Sell-by dates, pfft – that’s the question Blue Witch asks about today. I prefer to make my own decision and use them as no more than a guide – and as a reason for merriment in some respects.

Weeza said she was relaxed about dust. Blimey, I don’t even see dust until it’s festooning the month-old cobwebs dangling in front of my face. One of the reasons I loved the Edwardian houses I used to live in was the high ceilings – I couldn’t see the cobwebs at all. Here, I have to hoover the walls and ceilings. Occasionally. I remember the late cookery writer, Marika Hanbury Tenison saying how fanatical about cleanliness she was, and that her kitchen floor had to be washed twice a day. Um. I wondered why – did they usually eat off it?

In short, I’m casual about dirt but pretty fussy about hygiene. I recognise that my precise definition of ‘hygiene’ may not be yours, one way or the other. Anything that really gets your hygiene or cleanliness goat?

Bringing on the wall, Day 10 – 20%+


Because it was raining at 8.45, Dave and I decided to wait and see how the weather looked in a while. By 8.55, it was fine here, and so it was all morning. But the decision had been made to go for it during the afternoon. It’s been changeable. A couple of sharp showers, and thunder in the distance, with hot sunshine in between.

I did a few bricks while I just had Pugsley, but after I’d fetched Squiffany home too, I left it to the men and joined in again once Dilly arrived back. By that time, they’d finished the first section and were carrying on with the next piece at ground level, so I started building up towards the pillar that Dave had started a couple of weeks ago.

The first section isn’t finished of course, as it will be capped, but all the bricks have been laid. We’ve decided to leave the ornamental brick where it is – probably – it can always be cut out and reinserted later if we want to. We have, however, agreed both to put them in sideways on to the first one, and to put them at least one course lower, as only two bricks being above looks slightly out of balance.

The Sage lays a few bricks, and he did the final one today, just before it started to pour with rain. I’d already covered the work I’d been doing.

Nothing more now until next Monday – weather permitting. So I can regale you with senseless witterings in the normal manner. Is that not a happy thought?

Bringing on the wall, Day 9 – preparing the Apprentices

The forecast rain did not happen and we made an early start. Both Dave and the Sage had, independently, decided that the ornamental brick’s setting wasn’t quite right, so they redid the top part and have more adjustments in mind for next time.

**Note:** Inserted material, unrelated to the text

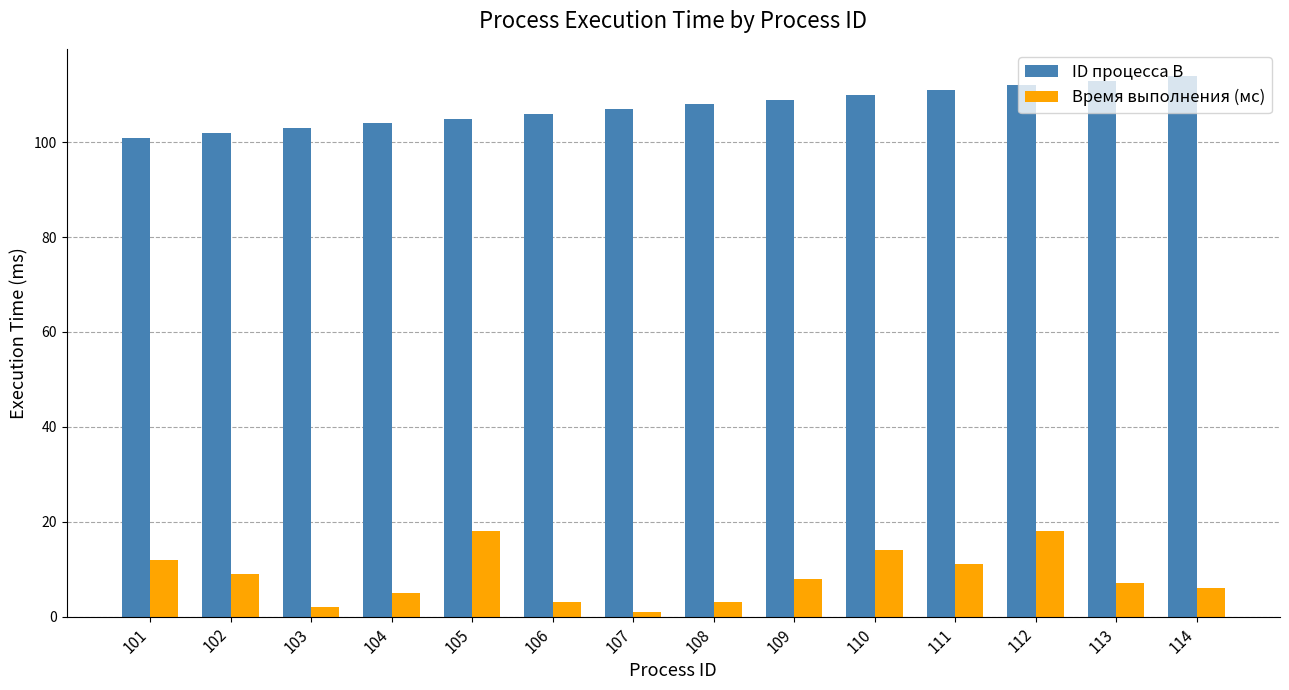

Rank the series by their maximum value, from highest to lowest.

ID процесса B, Время выполнения (мс)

This was, except for the addition of one more brick, how it was left after this morning’s work. The darker bricks have been on the ground and are more weathered; they’ll all go like that in a year or so.

I was only able to work until 11 o’clock because I was expecting visitors.

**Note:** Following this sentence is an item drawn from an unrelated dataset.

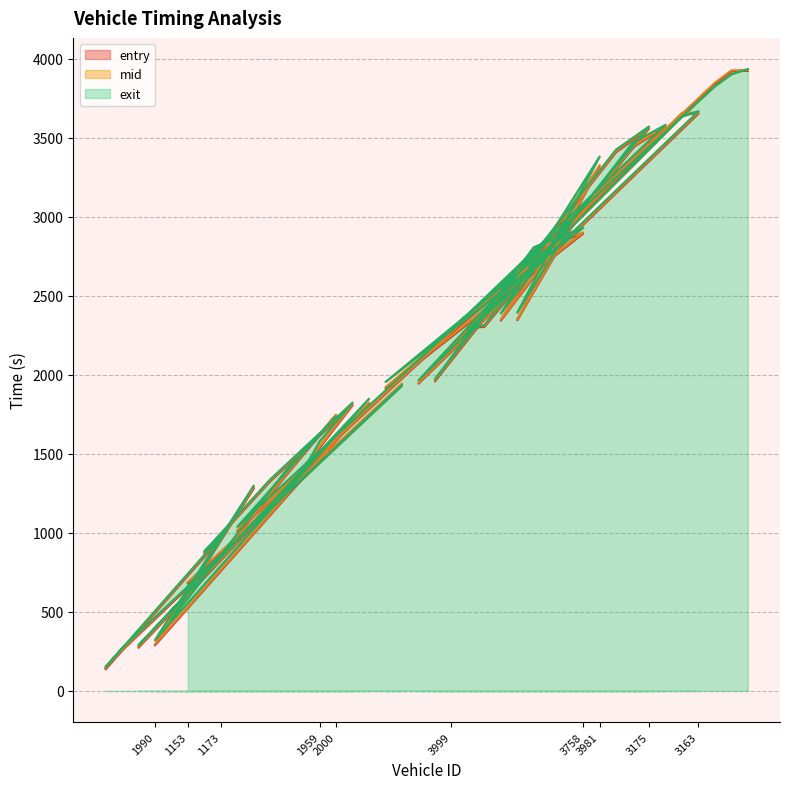

Which has a higher value, 3957 or 3978?

3978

We chalked on the paths, rode bicycles and watched the workers, and then decided to trim the hedge by the drive.

We also inspected the globe artichokes, the first of which are almost ready to eat.

After lunch and when Dave had left, Pugsley asked to use the rest of the mortar, which he calls “mint” for some unfathomable reason. Pugsley and Squiffany made brick sandwiches while the Sage laid one final brick.

This is all part of the plan. I mean to put the whole family to bricklaying before long.